**Try it**
Whenever "Hastronomichna" appears in a line, please copy that line from the data.

—————

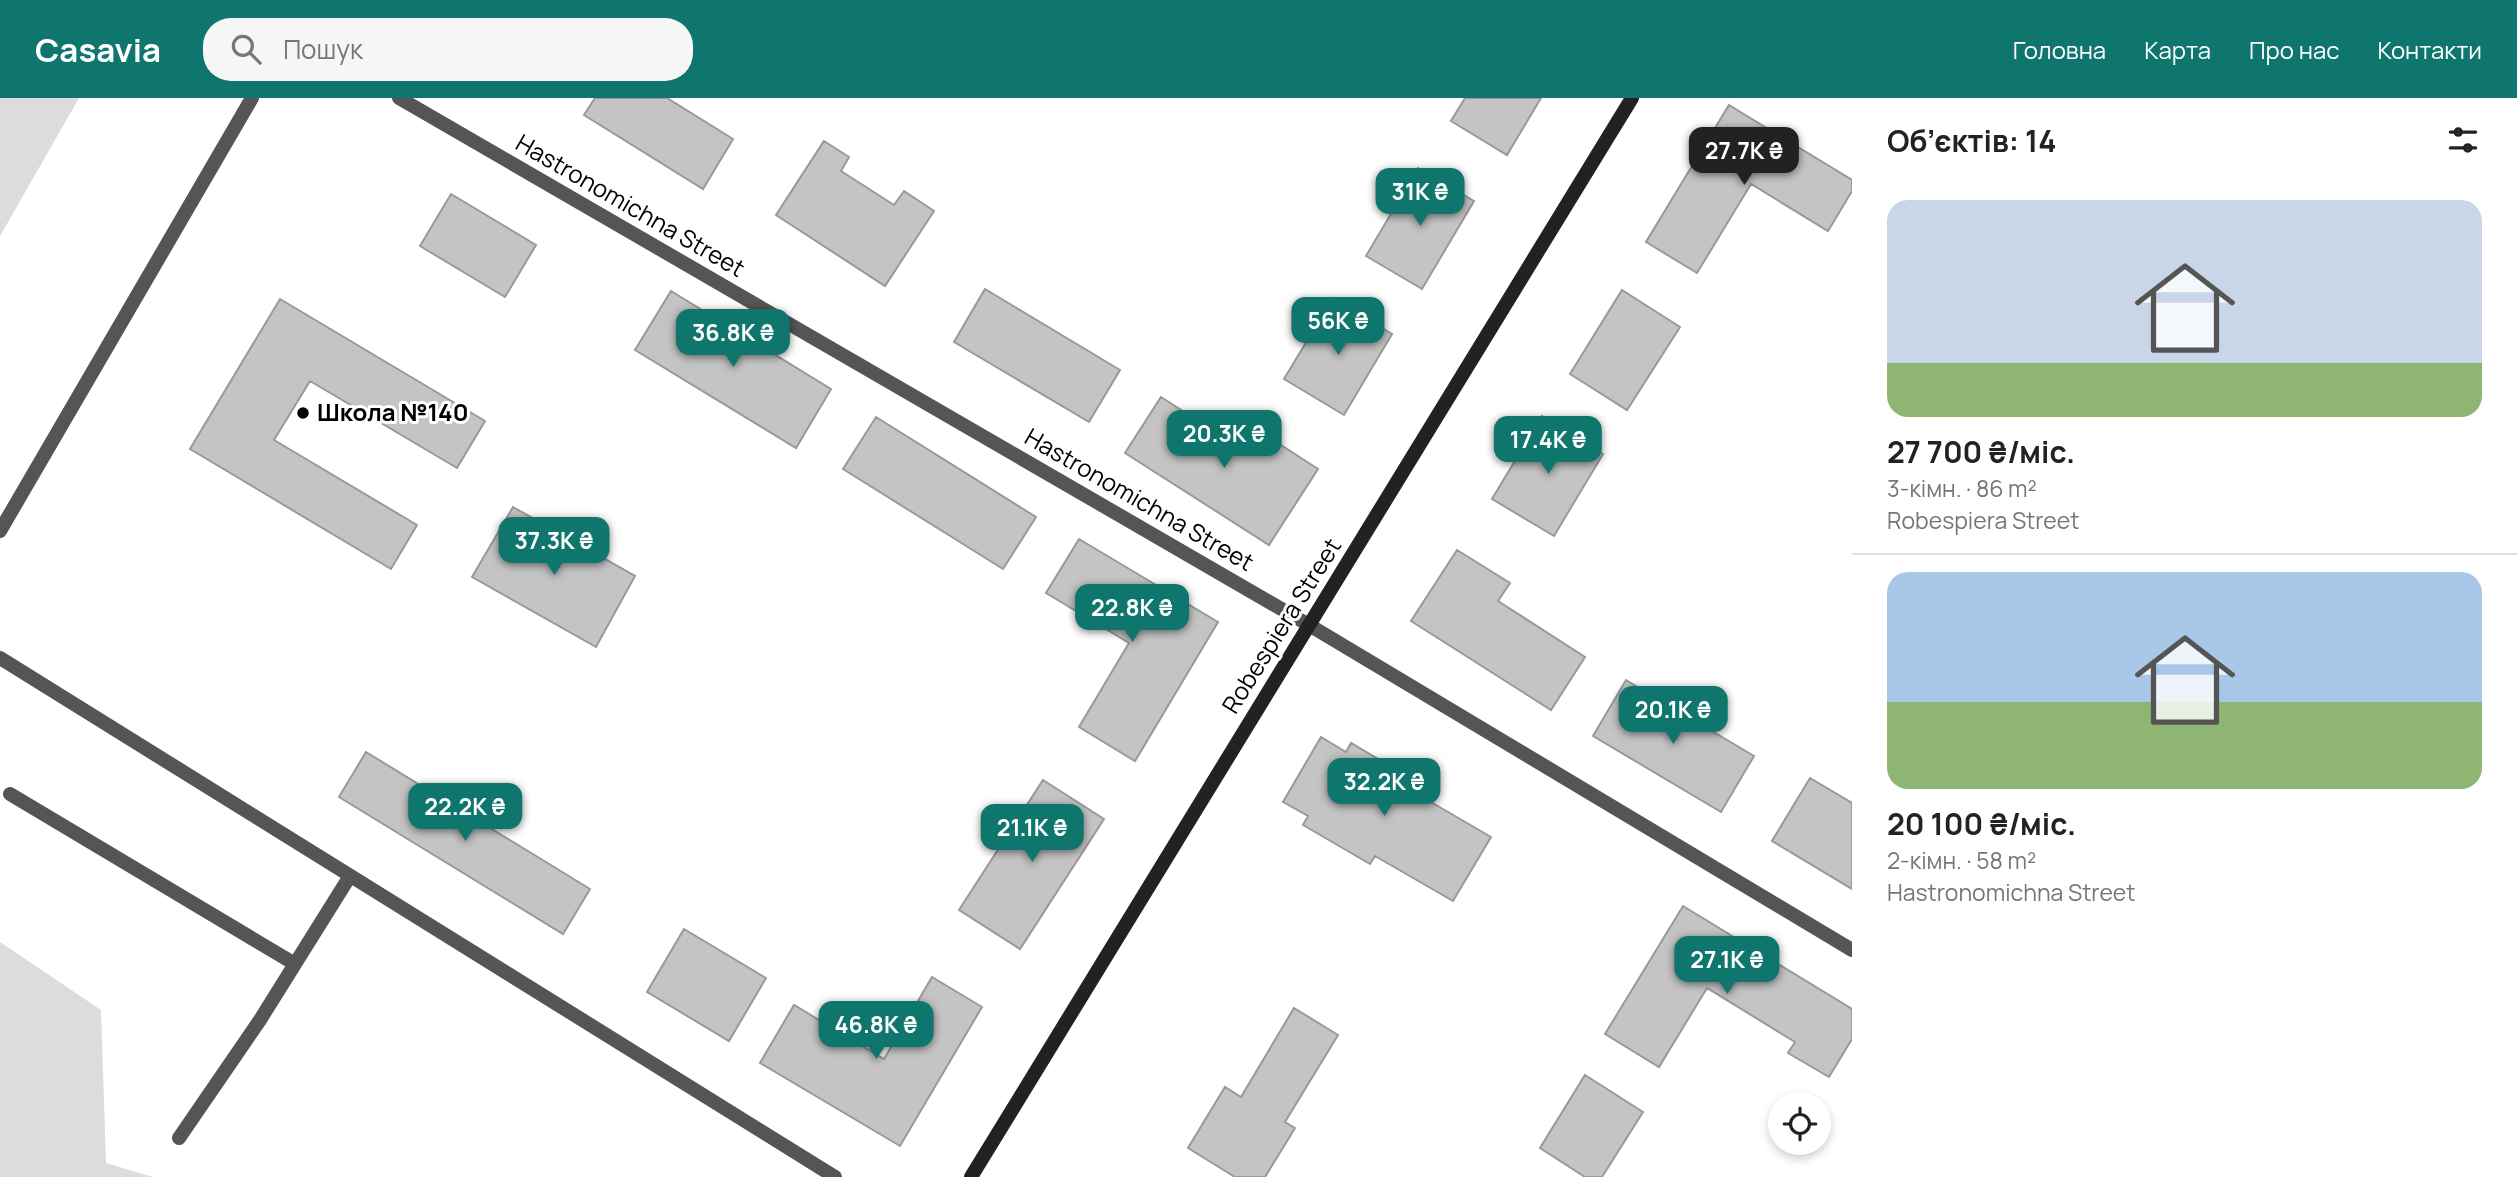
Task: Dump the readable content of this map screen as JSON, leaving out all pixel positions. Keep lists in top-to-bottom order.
{
  "streets": {
    "street": ["Hastronomichna Street", "Robespiera Street"]
  },
  "crossings": [
    ["Hastronomichna Street", "Robespiera Street"]
  ],
  "places": ["Школа №140"],
  "page": {
    "header": "Casavia",
    "search": "Пошук",
    "nav": [
      "Головна",
      "Карта",
      "Про нас",
      "Контакти"
    ],
    "heading": "Об’єктів: 14",
    "price": [
      "27.7K ₴",
      "31K ₴",
      "56K ₴",
      "36.8K ₴",
      "20.3K ₴",
      "17.4K ₴",
      "37.3K ₴",
      "22.8K ₴",
      "20.1K ₴",
      "32.2K ₴",
      "22.2K ₴",
      "21.1K ₴",
      "27.1K ₴",
      "46.8K ₴"
    ],
    "list": [
      {
        "name": "27 700 ₴/міс.",
        "note": "3-кімн. · 86 m² · Robespiera Street"
      },
      {
        "name": "20 100 ₴/міс.",
        "note": "2-кімн. · 58 m² · Hastronomichna Street"
      }
    ]
  }
}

—————

**Result**
    "street": ["Hastronomichna Street", "Robespiera Street"]
    ["Hastronomichna Street", "Robespiera Street"]
        "note": "2-кімн. · 58 m² · Hastronomichna Street"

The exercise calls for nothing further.